I thought that since the acceleration acting on them is same, both will reach the ground simultaneously. But the answer in the book says that ball A (the one having greater mass) will reach first. I mean, isn't this what people thought before (I guess it's true) Galileo performed his experiment, until they were proven wrong?!
... since the acceleration acting on them is same
Acceleration cannot be "acting" on anything. Forces act on objects. There are two forces: gravitational $F_g = mg$ and air resistance $F_{air} = const$.
The total force on an object of mass $m$ will be $F = mg - F_{air}$.

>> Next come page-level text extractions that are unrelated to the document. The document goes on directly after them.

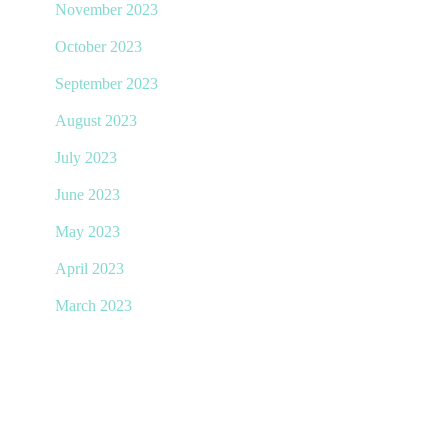
November 2023
October 2023
September 2023
August 2023
July 2023
June 2023
May 2023
April 2023
March 2023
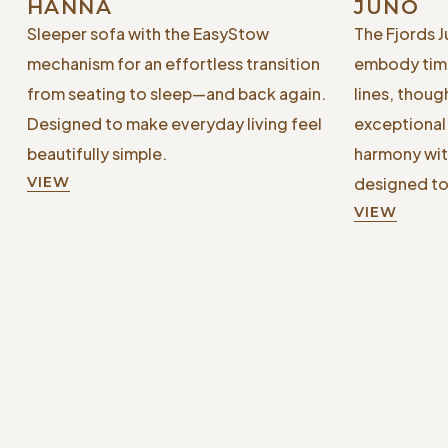
HANNA
JUNO
Sleeper sofa with the EasyStow
The Fjords 
mechanism for an effortless transition
embody time
from seating to sleep—and back again.
lines, thoug
Designed to make everyday living feel
exceptional 
beautifully simple.
harmony wit
VIEW
designed to
VIEW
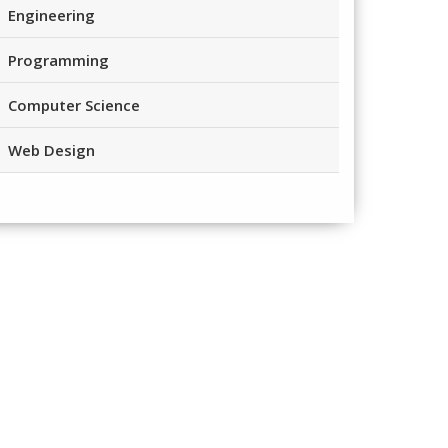
Engineering
Programming
Computer Science
Web Design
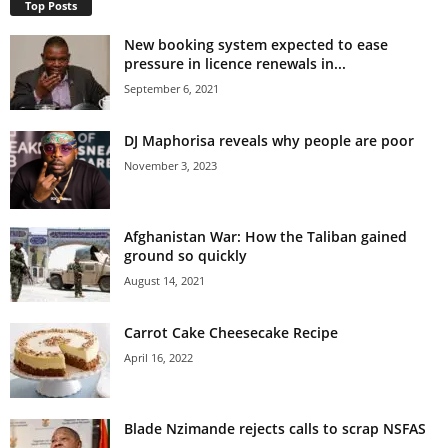
Top Posts
New booking system expected to ease
pressure in licence renewals in...
September 6, 2021
DJ Maphorisa reveals why people are poor
November 3, 2023
Afghanistan War: How the Taliban gained
ground so quickly
August 14, 2021
Carrot Cake Cheesecake Recipe
April 16, 2022
Blade Nzimande rejects calls to scrap NSFAS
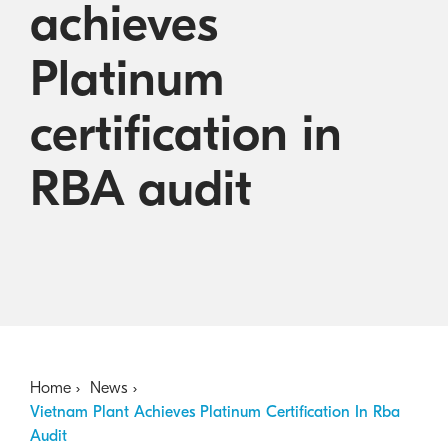
achieves
Australian Cyber Security Rules 2025
consumables
Become a PPP Partner
Kyocera Rewards Hub
Platinum
certification in
RBA audit
Home
News
Vietnam Plant Achieves Platinum Certification In Rba
Audit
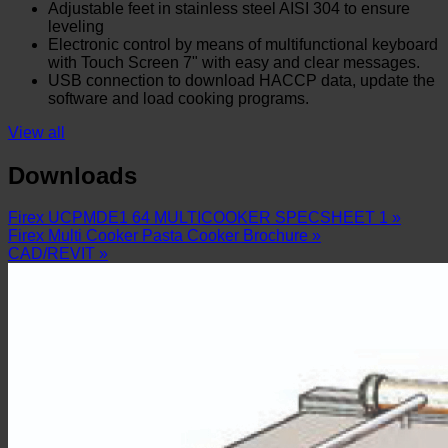
Adjustable feet in stainless steel AISI 304 to ensure
leveling
Electronic control by means of multifunctional keyboard
with Touch Screen 7" with easy and clear messages.
USB connection to download HACCP data, update the
software and load cooking programs.
View all
Downloads
Firex UCPMDE1 64 MULTICOOKER SPECSHEET 1 »
Firex Multi Cooker Pasta Cooker Brochure »
CAD/REVIT »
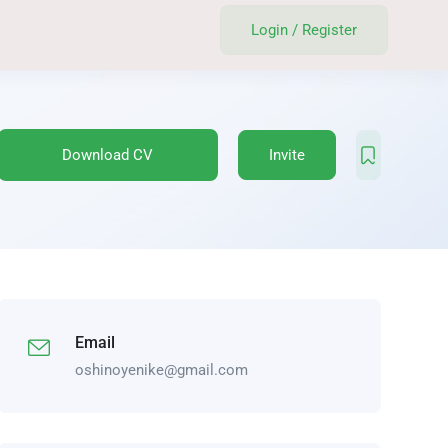
Login
/
Register
Download CV
Invite
Email
oshinoyenike@gmail.com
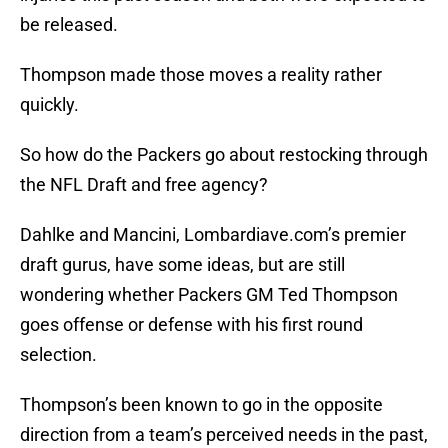
be released.
Thompson made those moves a reality rather
quickly.
So how do the Packers go about restocking through
the NFL Draft and free agency?
Dahlke and Mancini, Lombardiave.com’s premier
draft gurus, have some ideas, but are still
wondering whether Packers GM Ted Thompson
goes offense or defense with his first round
selection.
Thompson’s been known to go in the opposite
direction from a team’s perceived needs in the past,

Thus the acceleration will be $a = g - \frac{F_{air}}{m}$
The heavier one will reach the ground first. Note that saying that the air resistance is the same for both is a bit vague, and it is by no means the same thing as neglecting air resistance. The drag force depends on the shape of an object (surface area) and therefore it is the same for two identical balls with different mass. But the acceleration experienced by the body is inversely proportional to its mass. Thus you have $$\vec{F}=\vec{F}_g+\vec{F}_{drag}$$ Now the gravitational force has the very special property of being proportional to the mass of the body itself ($\vec{F}_g=m\vec{g}$), and so the equation of motion is: $$\ddot{y}=g-\frac{F_{drag}}{m}$$ As you can see the second term on the right hand side becomes less and less important as the mass of the body is increased, resulting in a larger acceleration. If one neglects air resistance, on the other hand, such term vanishes no matter the value of $m$, and so the bodies fall at the same rate as in the experiment performed by Galileo.